In the case of 3-on-3 basketball, basketball players slipped on the rain-slicked asphalt, but still put on a show. Afterwards, renown kabuki actor Ebizo Ichikawa and Olympic weightlifter Hiromi Miyake showed off their shooting prowess.
This event at the Ginza, still one of the world’s swankiest shopping areas, was an opportunity for Tokyo 2020 local sponsors to promote their linkage to the Olympics.
Here, I put my origami skills to the test to fold a paper crane. I failed…but I still put my heart into it.
On November 29, it will be 1,000 days to the 2020 Tokyo Paralympics.
It was called the Flame of Hope – a flickering flame kept alive in a boat lantern in the city of Kagoshima. Until it wasn’t.
The sacred flame came to Japan after being ignited in Olympia, Greece, and traversing South, Southeast and East Asia. When the flame arrived in Kagoshima on September 9, 1964, one of the many torch relay runners, a sports store owner, took his torch back home with the flame still alive. When the principal of the local elementary school saw the flame, he said he wanted his students to see it.
And thus was born the idea to keep the Olympic flame alive, where it finally settled in a city youth training center. It was called the Flame of Hope. And for decades, residents of Kagoshima would over the years request the honor of using the Olympic flame to ignite fires for weddings, festivals and camp outings. For all intents and purposes, the Flame of Hope became an Eternal Flame, at least that is what the people of the youth training center dedicated to protecting.
Then one day in November, 2013, the flame went out, although no one really knew that until recently. In reports that came out only last week in October 2017, the head of the youth training center admitted this: “I saw with my eyes that the flame went out on November 21,” he added. “We re-lit the fire and kept it going for about two weeks, but I thought that was not good.”
According to that AFP report, the head of the center was feeling considerable pressure at that time as the news of Tokyo’s selection for the 2020 Olympics was bringing considerable attention to Kagoshima and the legacy of the eternal flame from 1964. “At that time, I could not say something that could destroy (people’s) dreams,” added the official, who declined to be named.

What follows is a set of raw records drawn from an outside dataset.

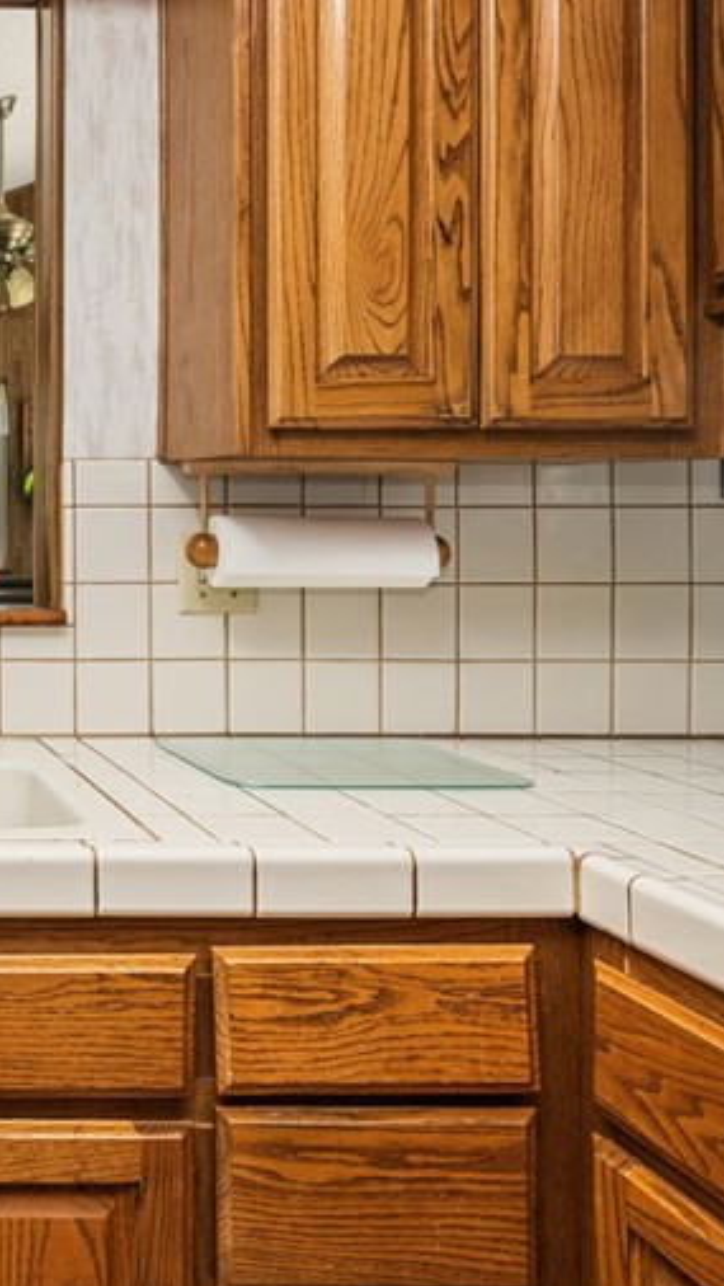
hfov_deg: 27.0
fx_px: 1264
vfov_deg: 53.6
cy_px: 518
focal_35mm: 37
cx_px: -211
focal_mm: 17.5
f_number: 5.6
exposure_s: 1/2
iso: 80
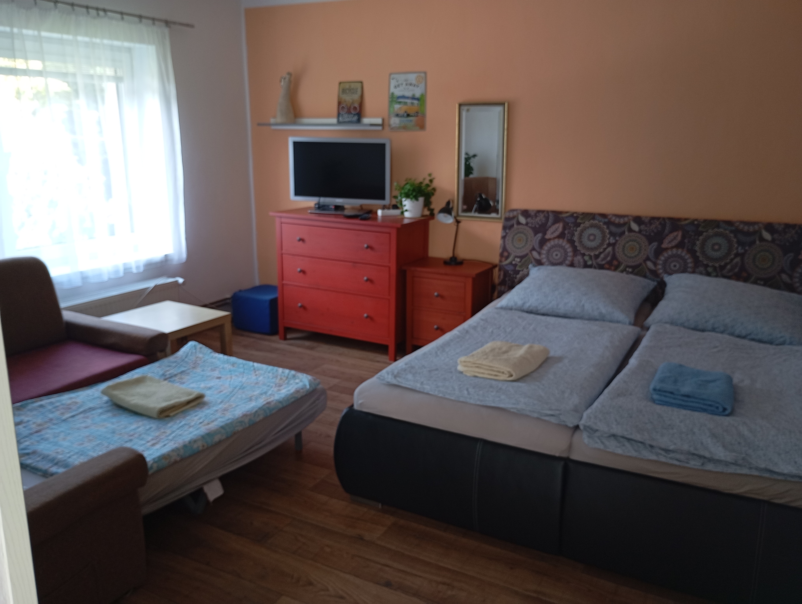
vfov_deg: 49.9
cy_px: 302
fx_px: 650
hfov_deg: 63.4
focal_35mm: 28
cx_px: 401
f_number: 1.8
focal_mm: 4.27
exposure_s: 1/50
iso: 470
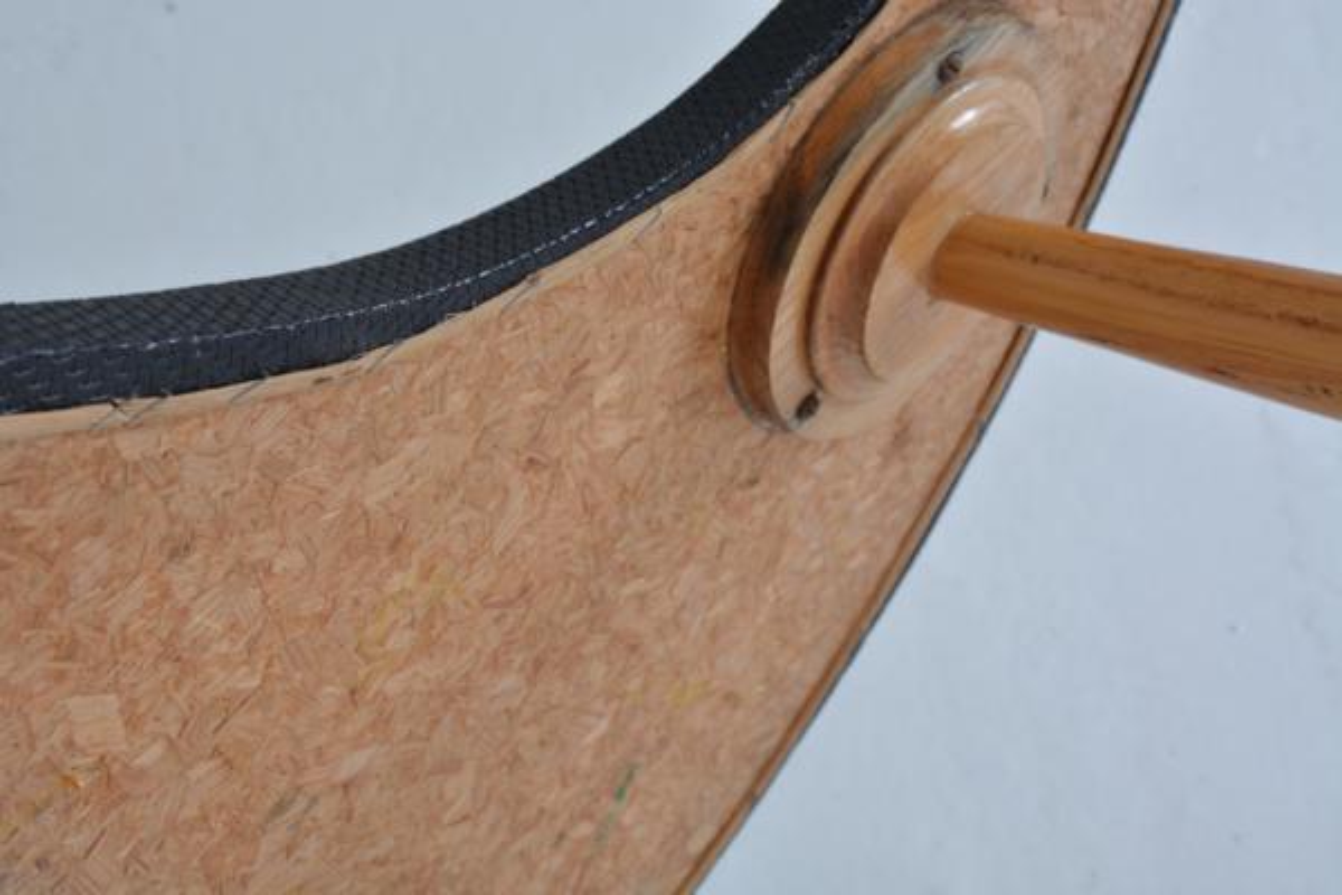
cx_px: 671
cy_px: 448
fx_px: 2796
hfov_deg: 27.0
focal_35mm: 75
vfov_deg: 18.2
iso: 400
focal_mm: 50
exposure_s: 1/100
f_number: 10
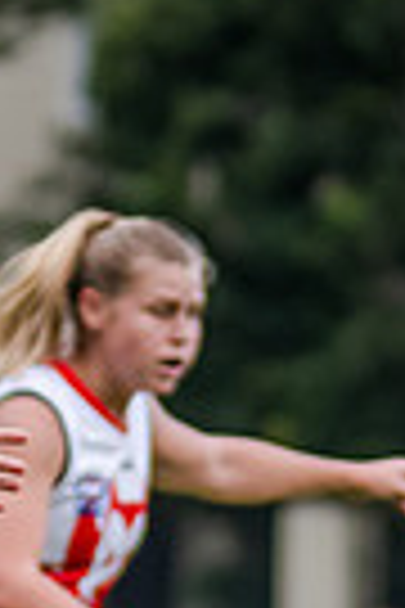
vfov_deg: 1.9
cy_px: 507
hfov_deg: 1.3
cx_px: -229
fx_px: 18038
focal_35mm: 1069
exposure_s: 1/1600
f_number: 4
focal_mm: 170
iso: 800
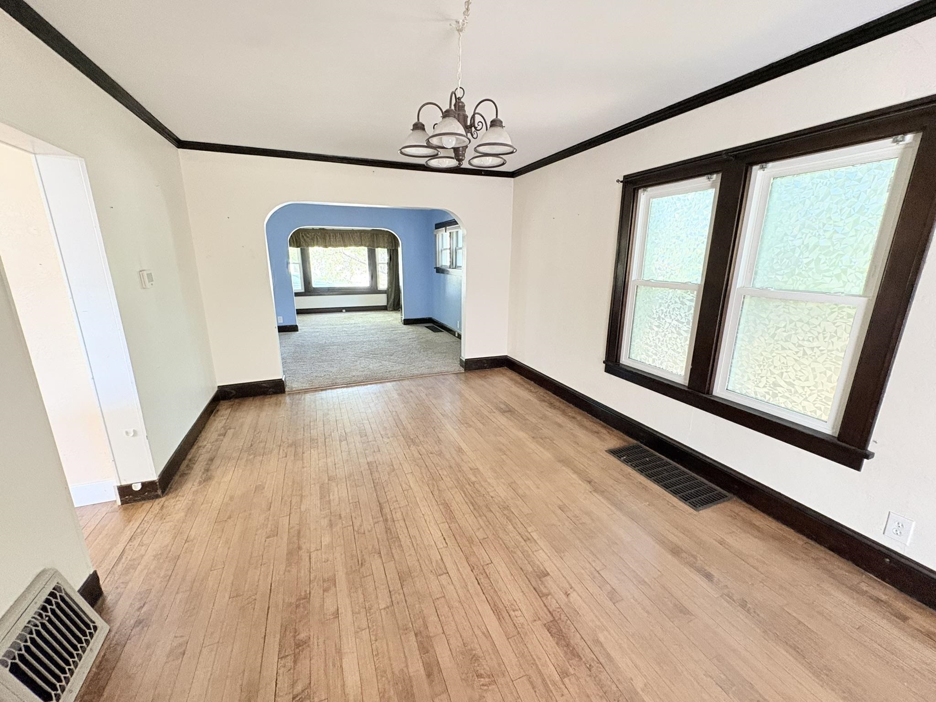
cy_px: 351
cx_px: 468
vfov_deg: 85.7
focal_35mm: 14
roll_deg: +0.2
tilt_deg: -13.3
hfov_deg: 102.1
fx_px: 379
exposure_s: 1/60
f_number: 2.2
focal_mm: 2.22
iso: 500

With so many people requesting use of the Flame of Hope, the guilt over deceiving the public had reached its breaking point, so he recently decided to come clean. In the past four years, the Flame of Hope had actually been re-lit by a magnifying glass and sunlight in December, 2013.
But you have to feel for the employees of the Kagoshima youth training center – to see hope flicker out before their very eyes. Fortunately, hope takes on many forms, and still fuels expectations for greatness in 2020.